Hamill recalled the confusion of enemy gunfire and a flaming fuel truck. Somehow, he was out of his truck, and the truck was pulling away.
“I hollered a big ol’ country boy ‘Whoa!’ but I knew they weren’t going to hear me over the gunfire.” He was captured while crawling toward buildings for cover.
Six contractors and two U.S. soldiers were killed. Army Sgt. Keith “Matt” Maupin and trucker Timothy Bell still are listed as missing.

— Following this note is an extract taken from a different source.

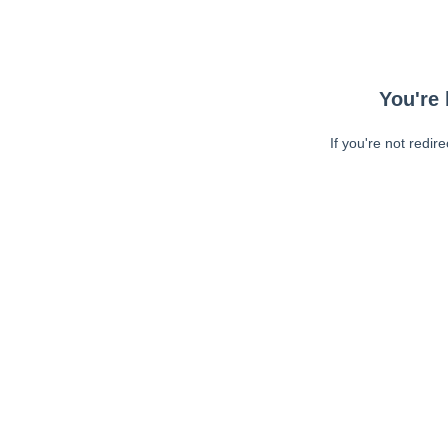
You're 
If you're not redir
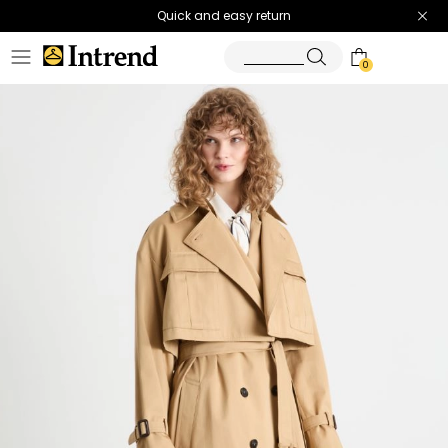
Quick and easy return
0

On Tuesday, Hamill spoke of divine intervention throughout his captivity, particularly when he said God told him to return to the dank L-shaped building, even though he’d managed to escape. He didn’t know where he was. Attempts to signal help or flag down passing helicopters went unnoticed.
“I had nowhere to go,” he said.
He spoke often with his captors, whom he said treated him well. Once, the former dairy farmer told a captor he’d sold 100 cows before coming to Iraq. The man was astonished, telling him that in Iraq, three cows meant a man was a millionaire.
“I thought, ‘Man, the ransom just went up,’ ” he recalled thinking.
Hamill got another chance and escaped after hearing diesel engines of what he thought — he hoped — was a U.S. military convoy.
He’d told God: “It’s now or never.”
After running through a tomato field, he safely reached a patrolling unit of New York National Guard soldiers. Fearing they’d mistaken him for a suicide bomber, he repeatedly yelled: “I’m an American POW. I’m an American POW.”
His wife, Kellie Hamill, spoke briefly about the anxiety of not knowing what had happened to her husband of 19 years.
“But the best thing you can do for your spouse is to be strong,” she said.
The Hamills’ first-person accounts bring an element of “realism” to the course, in which students are to “come away with a better understanding of anti-terrorism and force protection measures, and a greater awareness of the threats and how to protect themselves and their bases or units,” said Air Force Maj. Howard Libbert, the course director.
Typically, the course is taught at the Air Force’s Special Operations headquarters in Hurlburt Field, Fla., but staffers take the class on the road when invited, presenting topics such as the psychology of terrorism, terrorist groups around the world, and weapons of mass destruction.